Though you can let even a small child tackle any household job that is not dangerous, it's sometimes helpful to know what jobs are appropriate for what ages. Sean used to fold and put away laundry when he was two, but now I have an 8 year old who hasn't a clue how clothes appear in his drawer. I think this is called Younger Child Syndrome.
Here are some chore breakdowns.
Age-Appropriate Chores (working mother)
Age -Appropriate Chores (About Housekeeping)
A more extensive list divided into separate sections from an interesting site called Homeschool Your Boys (I haven't really looked at it, so use the normal Caveat Spectator). I think I will start with the
baby levels and make sure all my kids can do those, then work my way up.
Life Skills for Kids says (with my notes in italics)
1.
Toddlers REALLY want to help with everything. Let them help, even if it's annoying and slows you down.
I miss those years! But when I had toddlers I also had babies who were only happy out of my arms for VERY brief periods. I did try to let the toddlers help, but I also wanted to get the house somewhat hygienic before the baby's fussing started. Still, it's true that "work is play" for those years -- they are very imitative and will be happy messing around with a broom and mop even if they don't get things much cleaner. Sean used to mop the kitchen floor at age two -- he had a lot of fun doing it too.
2.
The ages from 5 to 12 are the "golden years" for teaching life skills.
My note on this part. This is true, because kids in those age groups are trying to gain comptence overall. But it's also true that kids this age are learning skills in other areas that they find more exciting and fun than regular household chores.

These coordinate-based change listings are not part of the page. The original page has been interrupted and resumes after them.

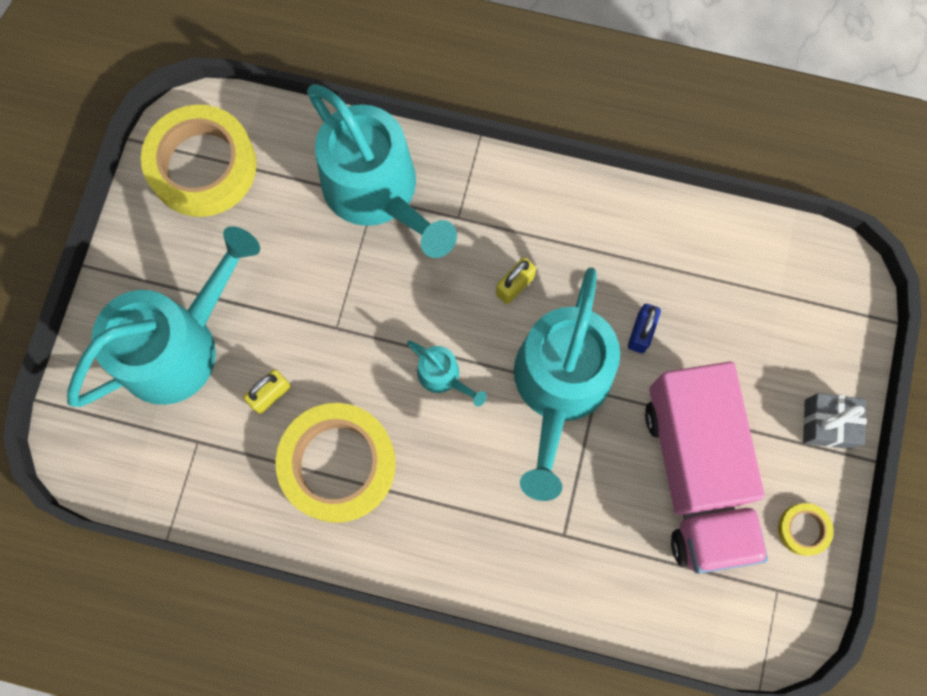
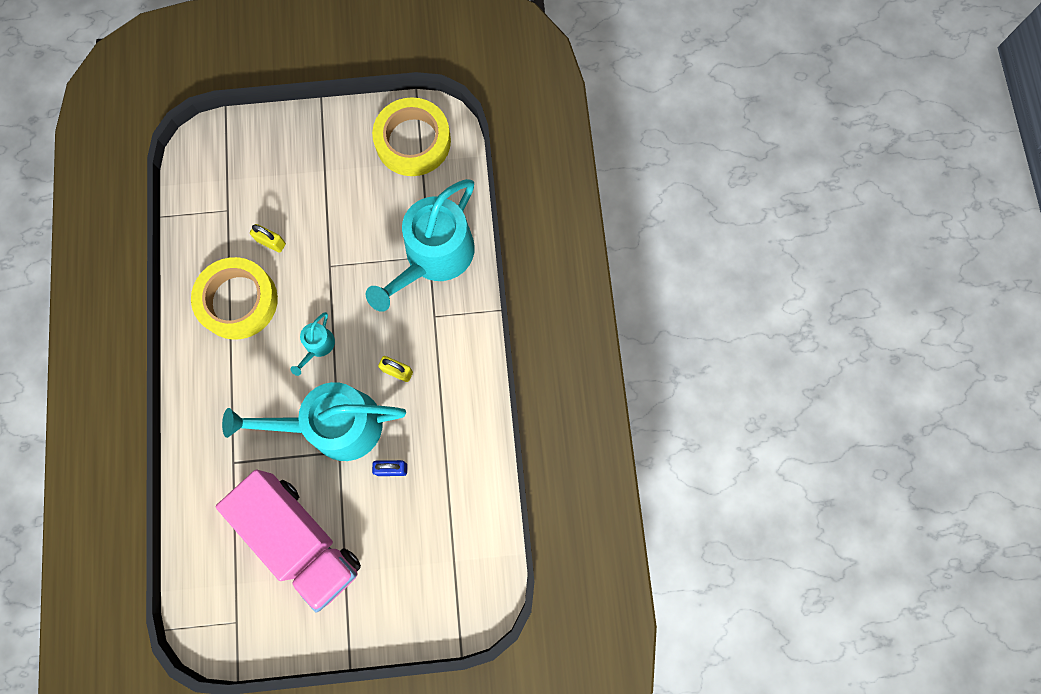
camera: 70 degrees right, 0 degrees up
turquoise watering can [67,226,260,407] -> none
pink truck [645,362,768,574] -> pink truck turned 105 degrees counterclockwise [216,470,361,612]
yellow tape [778,503,834,556] -> none
grey gift [803,393,866,449] -> none

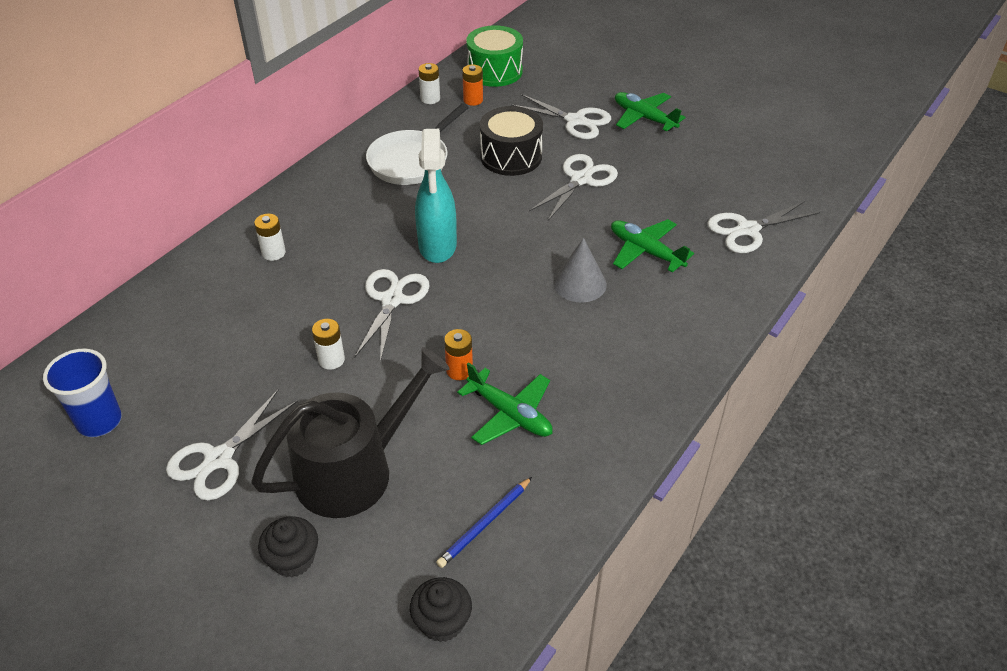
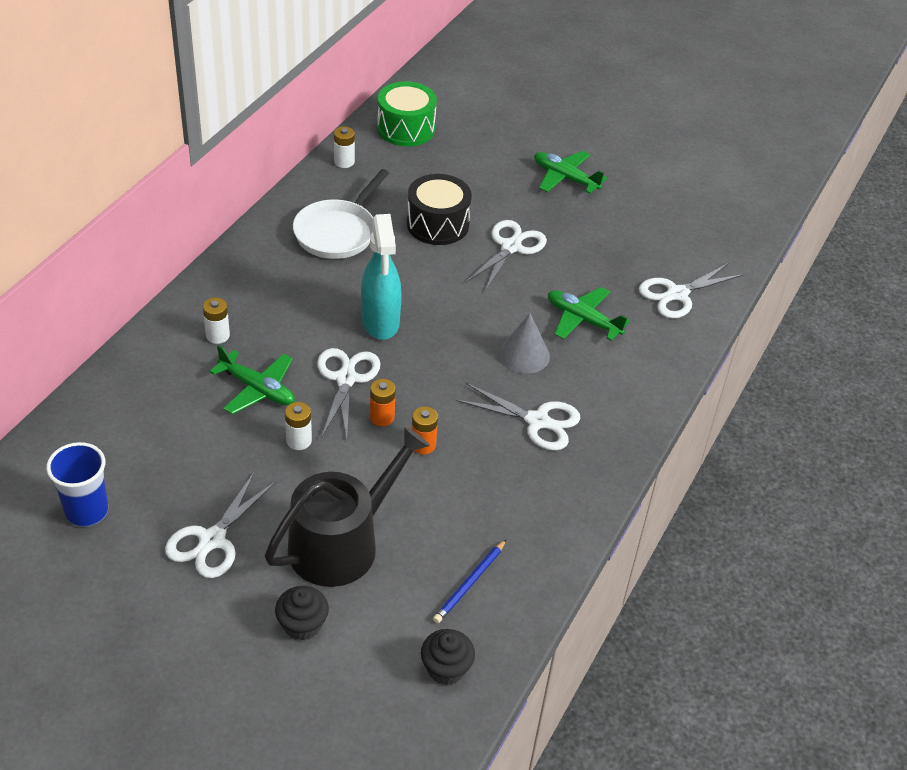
camera: 10 degrees left, 0 degrees up
green plane [457,362,553,445] -> green plane moved to [210,345,295,414]
orange battery [462,64,483,106] -> orange battery moved to [370,379,396,426]
white scissors [511,94,611,139] -> white scissors moved to [456,383,581,451]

The main characteristic of household work is that it is endlessly repetitious. Kids between ages 5 and 8, say, just don't have a lot of endurance or tolerance for repetition. So perhaps anything you can do to keep motivation running high is worthwhile. That doesn't mean necessarily gimmicks, stickers and bribes -- but knowing they are continuing to master skills, knowing that they are really contributing to the family, and having support and closeness from other family members in their work can pay off well.
3.
A fourteen-year-old can do just about any job an adult can do..
This is true too. If you have cultivated a spirit of helpfulness and service, even if the child lacks skills he can learn quickly. (this is around the age when children were traditionally apprenticed to skilled labor, right?).
4.
If you start too early or wait till too late to teach responsibility, you will have more trouble.
This seems partly true to me. My son's speech therapist says that adolescents close down somewhat around age 12. They are more easily embarrassed, more reluctant to try unaccustomed things that don't fit their self-image, more self-conscious. However, I don't think any time is too early or too late REALLY. You face different challenges at different ages, that's all. If your child is generally cooperative, and hasn't read the developmental timetables, he probably will learn whatever seems on the family agenda to learn. Human nature is resilient. Obviously, a spoiled teenager may need some character training before he gets to be useful around the house, but part of it will be overcoming one's OWN habits of spoiling him.
All of my kids are helpful and can step in and run the house if need be. Still, I wish I had focused more on life skills during the 5-12 stage. They are so willing to learn whatever you put in front of them at that stage.
ReplyDeleteIn my family we've had the pattern of the little ones, toddlers to Kindergarten age or so, as really liking to imitate mom and help out with chores alongside me. My kids next seem to go through a period where they resist chores unless 1) it's a chore that for some reason has become 'theirs'. For instance my 9 yo's job is to clean the big sliding glass door window and she does this readily. She also loves sweeping our screen porch. I think she just happens to enjoy these chores! 2)They get into a cleaning mood. Every once in a while my dd decides she's going to clean her room and then she does a bang up job on it!
ReplyDeleteWhen they move into the teens they become most helpful. My teens willingly do chores around the house and many times without me even asking. I'm always so incredibly pleased by this development! I think because I don't insist on them doing chores in that in between period (except for the ones they like), chores don't become a power issue. As they mature they can see the need to help out around the house and they just naturally start pitching in.
My kids began to put their own clothes away when they were toddlers. As long as you have a drawer that is low enough for them to reach and easy to open and you don't mind the clothes coming unfolded, even a 20 month old can put her clothes away in the proper drawer. They also put their own bowls and spoons away in a drawer and put some non-breakable dishes away in the kitchen. They fetch and carry and put things in the trash and put toys and books away in the proper baskets. They also love to help load and unload the washing machine, which was a huge help when was pregnant. My four year-old can clear her dishes after a meal and can also sweep and dust and wash windows, so long as I don't mind streaks. I have deliberately adjusted my housekeeping routines so that the under five set can do the maximum amount of helping. It's about the only way I stay sane with four children under five. I only hope I can follow through as they enter the next stage and train them to do more even as they become more resistant.